▶ [WHAT YOU HAVE TO DO]
Every line below needs to be printed again exactly, without any of its pictures.

▶ [DATA TO PROCESS]
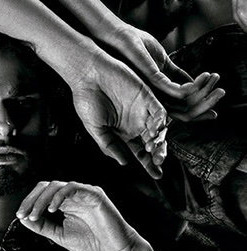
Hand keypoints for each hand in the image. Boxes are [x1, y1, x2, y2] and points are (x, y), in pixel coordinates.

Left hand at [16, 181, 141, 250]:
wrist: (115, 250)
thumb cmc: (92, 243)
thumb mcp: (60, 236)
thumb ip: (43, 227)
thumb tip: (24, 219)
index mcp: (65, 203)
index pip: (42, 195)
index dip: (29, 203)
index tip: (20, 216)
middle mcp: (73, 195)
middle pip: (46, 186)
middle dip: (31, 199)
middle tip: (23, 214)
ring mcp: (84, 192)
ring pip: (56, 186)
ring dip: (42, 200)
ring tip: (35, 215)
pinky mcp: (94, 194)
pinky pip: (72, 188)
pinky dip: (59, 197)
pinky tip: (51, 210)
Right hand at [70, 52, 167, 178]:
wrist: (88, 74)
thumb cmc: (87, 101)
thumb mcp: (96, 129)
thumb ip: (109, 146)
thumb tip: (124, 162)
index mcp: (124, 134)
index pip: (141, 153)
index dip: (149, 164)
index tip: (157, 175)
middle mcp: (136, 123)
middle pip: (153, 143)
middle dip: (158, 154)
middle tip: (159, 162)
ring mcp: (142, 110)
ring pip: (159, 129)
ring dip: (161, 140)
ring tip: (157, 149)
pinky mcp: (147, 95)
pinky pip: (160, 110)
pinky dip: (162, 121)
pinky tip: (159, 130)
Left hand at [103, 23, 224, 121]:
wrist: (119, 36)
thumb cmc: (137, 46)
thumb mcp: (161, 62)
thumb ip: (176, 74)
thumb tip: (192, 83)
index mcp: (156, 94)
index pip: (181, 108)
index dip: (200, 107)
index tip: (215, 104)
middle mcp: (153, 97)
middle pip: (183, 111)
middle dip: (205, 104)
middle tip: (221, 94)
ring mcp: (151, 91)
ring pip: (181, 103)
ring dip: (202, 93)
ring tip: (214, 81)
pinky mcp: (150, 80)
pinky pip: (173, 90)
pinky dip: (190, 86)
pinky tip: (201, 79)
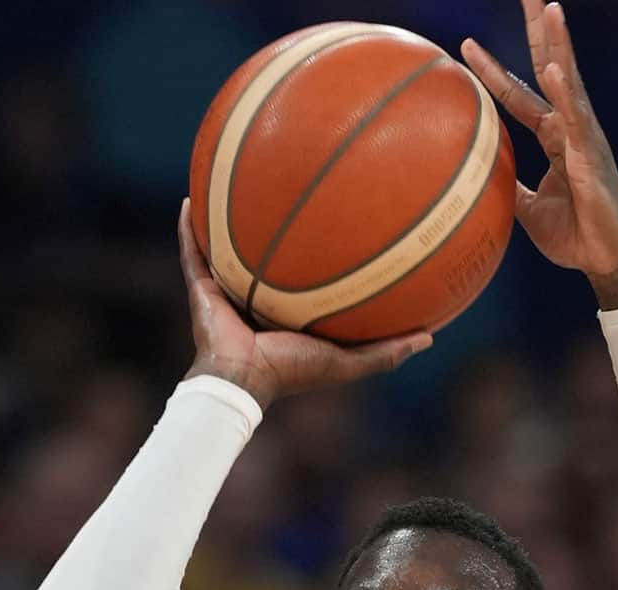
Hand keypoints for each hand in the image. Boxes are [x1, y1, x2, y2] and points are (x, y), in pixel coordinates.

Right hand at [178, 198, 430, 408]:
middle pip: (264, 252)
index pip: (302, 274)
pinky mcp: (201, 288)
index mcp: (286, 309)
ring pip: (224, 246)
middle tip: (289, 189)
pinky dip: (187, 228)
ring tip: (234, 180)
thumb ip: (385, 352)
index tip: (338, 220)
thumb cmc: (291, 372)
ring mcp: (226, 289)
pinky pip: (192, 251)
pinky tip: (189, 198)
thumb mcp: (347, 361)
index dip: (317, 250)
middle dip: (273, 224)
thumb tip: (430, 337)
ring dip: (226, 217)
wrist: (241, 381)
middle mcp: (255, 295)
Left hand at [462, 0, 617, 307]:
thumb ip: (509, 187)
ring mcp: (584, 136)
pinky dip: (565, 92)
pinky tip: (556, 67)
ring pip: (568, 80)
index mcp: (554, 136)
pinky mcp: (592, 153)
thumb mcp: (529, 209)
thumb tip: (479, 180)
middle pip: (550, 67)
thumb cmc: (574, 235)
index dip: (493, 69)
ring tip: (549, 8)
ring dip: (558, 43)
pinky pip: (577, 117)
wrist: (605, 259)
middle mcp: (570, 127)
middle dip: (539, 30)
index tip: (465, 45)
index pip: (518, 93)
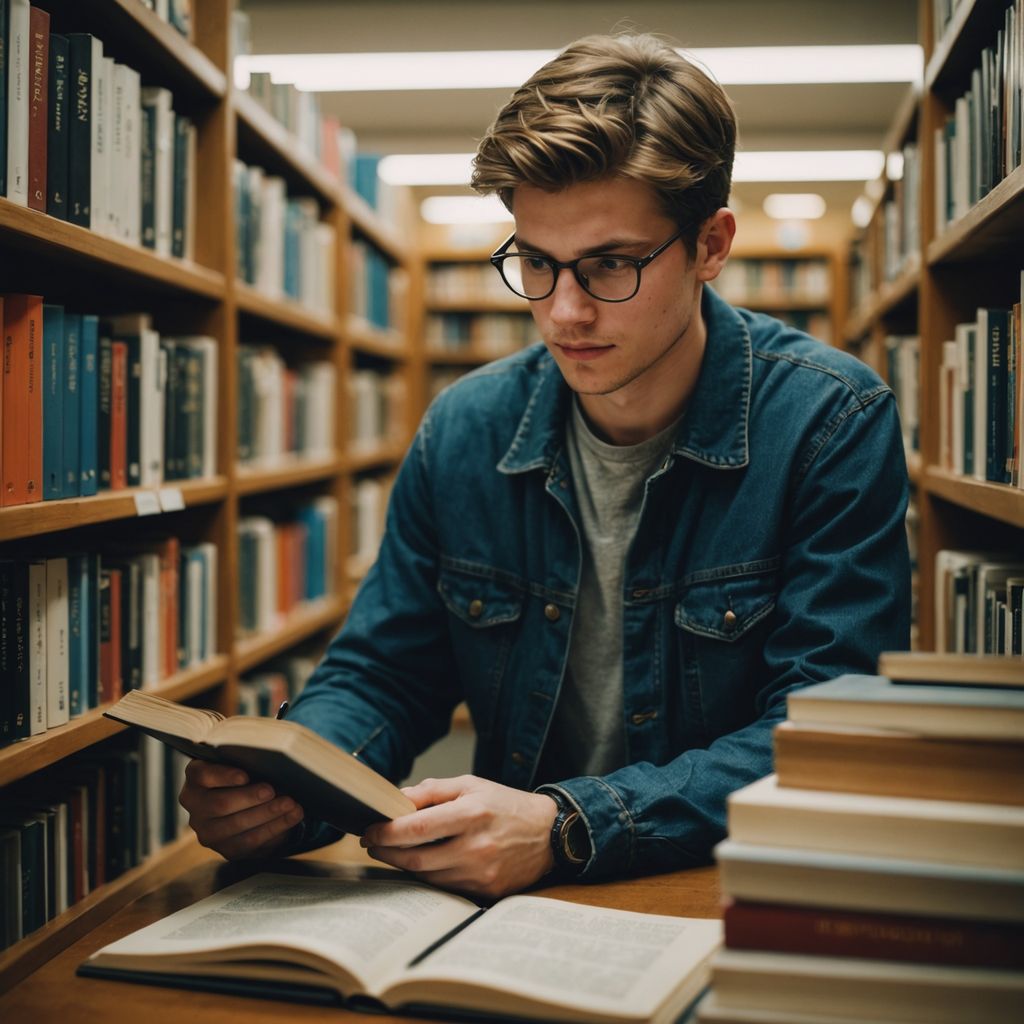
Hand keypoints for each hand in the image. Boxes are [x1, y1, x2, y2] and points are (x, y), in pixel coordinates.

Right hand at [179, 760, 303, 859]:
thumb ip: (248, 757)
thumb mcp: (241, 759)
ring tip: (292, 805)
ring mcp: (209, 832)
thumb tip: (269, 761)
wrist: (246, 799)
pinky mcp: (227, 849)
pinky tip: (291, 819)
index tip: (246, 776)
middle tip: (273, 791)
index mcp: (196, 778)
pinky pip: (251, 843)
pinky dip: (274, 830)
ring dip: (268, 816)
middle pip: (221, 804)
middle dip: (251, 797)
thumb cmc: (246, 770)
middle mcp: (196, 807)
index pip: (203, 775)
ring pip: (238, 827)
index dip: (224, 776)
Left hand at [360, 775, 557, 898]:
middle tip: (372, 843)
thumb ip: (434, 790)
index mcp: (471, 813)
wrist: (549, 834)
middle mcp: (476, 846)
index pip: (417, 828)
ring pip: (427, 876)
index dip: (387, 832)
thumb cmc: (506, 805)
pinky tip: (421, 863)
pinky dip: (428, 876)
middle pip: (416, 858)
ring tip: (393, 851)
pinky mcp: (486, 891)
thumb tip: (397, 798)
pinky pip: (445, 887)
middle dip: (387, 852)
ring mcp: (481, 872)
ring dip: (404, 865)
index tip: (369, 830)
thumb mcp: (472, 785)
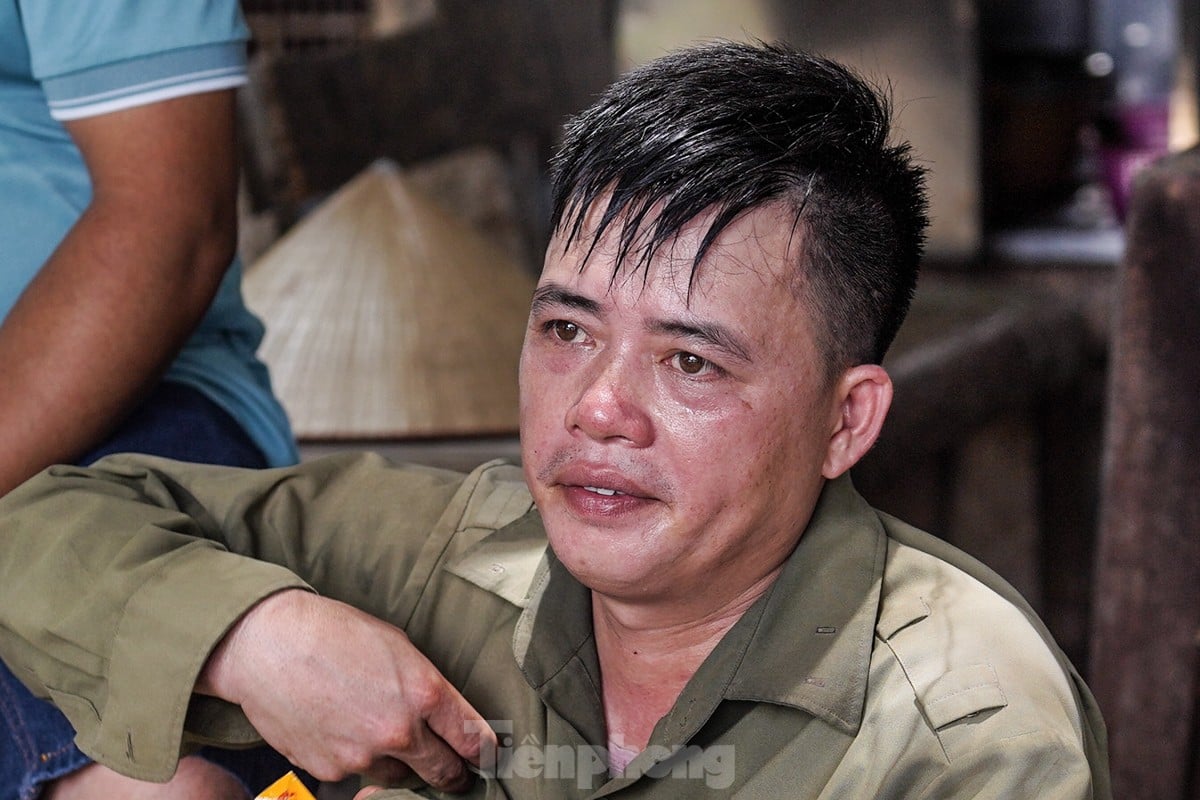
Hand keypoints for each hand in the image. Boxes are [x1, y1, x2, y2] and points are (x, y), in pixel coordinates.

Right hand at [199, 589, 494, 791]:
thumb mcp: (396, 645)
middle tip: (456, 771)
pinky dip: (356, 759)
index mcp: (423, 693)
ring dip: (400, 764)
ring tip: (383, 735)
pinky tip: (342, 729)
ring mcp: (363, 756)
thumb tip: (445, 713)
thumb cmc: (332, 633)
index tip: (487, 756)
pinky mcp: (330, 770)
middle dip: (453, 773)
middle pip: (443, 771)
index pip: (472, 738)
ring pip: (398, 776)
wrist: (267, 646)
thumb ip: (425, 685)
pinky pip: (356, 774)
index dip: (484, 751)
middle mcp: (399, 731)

▶ [RESULT OF THIS EXERCISE]
Hand keypoints for each hand in the image. Boxes are [x1, y1, x2, y2] and points are (x, y), in pixel coordinates.

Left hand at [16, 181, 141, 250]:
wrist: (115, 250)
thumb cmc: (92, 243)
thumb mcp: (60, 236)
thumb ip: (43, 227)
thumb tip: (24, 219)
index mcp: (65, 203)
index pip: (42, 195)
index dip: (29, 203)
index tip: (20, 216)
middle mcp: (73, 195)
middle pip: (46, 186)
middle dip: (31, 199)
middle tip: (23, 214)
ring mcp: (84, 192)
ring pip: (56, 186)
ring dip: (42, 200)
ring tip: (35, 215)
pinky mcp: (94, 194)
pinky pip: (72, 188)
pinky dip: (59, 197)
pinky tip: (51, 210)
Right hand at [70, 52, 167, 178]:
wrist: (88, 74)
thumb cmc: (87, 101)
thumb mcp: (96, 129)
thumb ip: (109, 146)
thumb tip: (124, 162)
index mcp: (124, 134)
index pip: (141, 153)
index dip: (149, 164)
index tip: (157, 175)
middle mcp: (136, 123)
middle pip: (153, 143)
middle dip: (158, 154)
middle tip: (159, 162)
ring mcp: (142, 110)
ring pip: (159, 129)
ring dip: (161, 140)
ring tip: (157, 149)
pinky mcp: (147, 95)
pinky pip: (160, 110)
pinky dip: (162, 121)
pinky tip: (159, 130)
Left hand at [103, 23, 224, 121]:
wrist: (119, 36)
thumb cmc: (137, 46)
thumb mcp: (161, 62)
thumb ip: (176, 74)
thumb tip: (192, 83)
index mcp: (156, 94)
index pip: (181, 108)
index dip: (200, 107)
index tip: (215, 104)
middle mcp: (153, 97)
middle pip: (183, 111)
middle dip: (205, 104)
middle tip: (221, 94)
ring mcp: (151, 91)
ring pip: (181, 103)
ring dip: (202, 93)
ring tip: (214, 81)
pinky mcp: (150, 80)
pinky pip: (173, 90)
pinky dip: (190, 86)
pinky tip: (201, 79)
Hand keypoints for each hand in the image. Boxes are [x1, y1, x2, y2] and points are (x, y), in pixel coordinates.

Right hand at [178, 198, 430, 408]:
middle pip: (264, 252)
index pip: (302, 274)
pinky mcp: (201, 288)
index mcp: (286, 309)
ring pip: (224, 246)
middle tip: (289, 189)
pinky dip: (187, 228)
ring tip: (234, 180)
thumb ip: (385, 352)
index tip: (338, 220)
thumb cmc: (291, 372)
ring mcp: (226, 289)
pinky pip: (192, 251)
pinky tip: (189, 198)
thumb mcp: (347, 361)
index dip: (317, 250)
middle dip: (273, 224)
thumb tip: (430, 337)
ring dip: (226, 217)
wrist: (241, 381)
middle mcp: (255, 295)
Left hand at [462, 0, 617, 307]:
thumb ip: (509, 187)
ring mcp: (584, 136)
pinky dip: (565, 92)
pinky tip: (556, 67)
ring pip: (568, 80)
index mcp: (554, 136)
pinky mcp: (592, 153)
thumb mcp: (529, 209)
thumb tip: (479, 180)
middle pip: (550, 67)
thumb cmc: (574, 235)
index dip: (493, 69)
ring tip: (549, 8)
ring dip: (558, 43)
pinky pip: (577, 117)
wrist: (605, 259)
middle mcp: (570, 127)
middle dip: (539, 30)
index tip: (465, 45)
index pip: (518, 93)
Hand keypoints for each hand in the image. Boxes are [x1, y1, x2, y2] and points are (x, y), in pixel coordinates.

Right hand at [179, 760, 303, 859]:
thumb ip: (248, 757)
thumb mcp: (241, 759)
ring tip: (292, 805)
ring mcp: (209, 832)
thumb tip: (269, 761)
wrist: (246, 799)
pinky mcp: (227, 849)
pinky tip: (291, 819)
index tip: (246, 776)
middle tip: (273, 791)
index mcp: (196, 778)
pinky pip: (251, 843)
pinky dip: (274, 830)
ring dip: (268, 816)
middle pip: (221, 804)
middle dip: (251, 797)
thumb cmc: (246, 770)
middle mcp: (196, 807)
index pip: (203, 775)
ring pip: (238, 827)
index dip: (224, 776)
Left hand at [360, 775, 557, 898]:
middle tip: (372, 843)
thumb ip: (434, 790)
index mcp: (471, 813)
wrist: (549, 834)
middle mcp: (476, 846)
index pip: (417, 828)
ring pip: (427, 876)
index dip: (387, 832)
thumb cmc: (506, 805)
pinky tip: (421, 863)
pinky dip: (428, 876)
middle pip: (416, 858)
ring tip: (393, 851)
pinky mcp: (486, 891)
thumb tip: (397, 798)
pinky pip: (445, 887)
middle dip: (387, 852)
ring mcp: (481, 872)
ring dip: (404, 865)
index tip: (369, 830)
thumb mcp: (472, 785)
Hand keypoints for each hand in the image. Boxes are [x1, y1, x2, y2] and points are (x, y), in pixel coordinates.

Right hand at [199, 589, 494, 791]:
thumb mcp: (396, 645)
middle tip: (456, 771)
pinky dip: (356, 759)
index mcp: (423, 693)
ring dip: (400, 764)
ring tip: (383, 735)
pinky tip: (342, 729)
ring mcp: (363, 756)
thumb tip: (445, 713)
thumb cmc: (332, 633)
index tip: (487, 756)
pinky mcp: (330, 770)
middle dip: (453, 773)
middle pip: (443, 771)
index pip: (472, 738)
ring pip: (398, 776)
wrist: (267, 646)
thumb ip: (425, 685)
pinky pip: (356, 774)
index dip: (484, 751)
middle mcp: (399, 731)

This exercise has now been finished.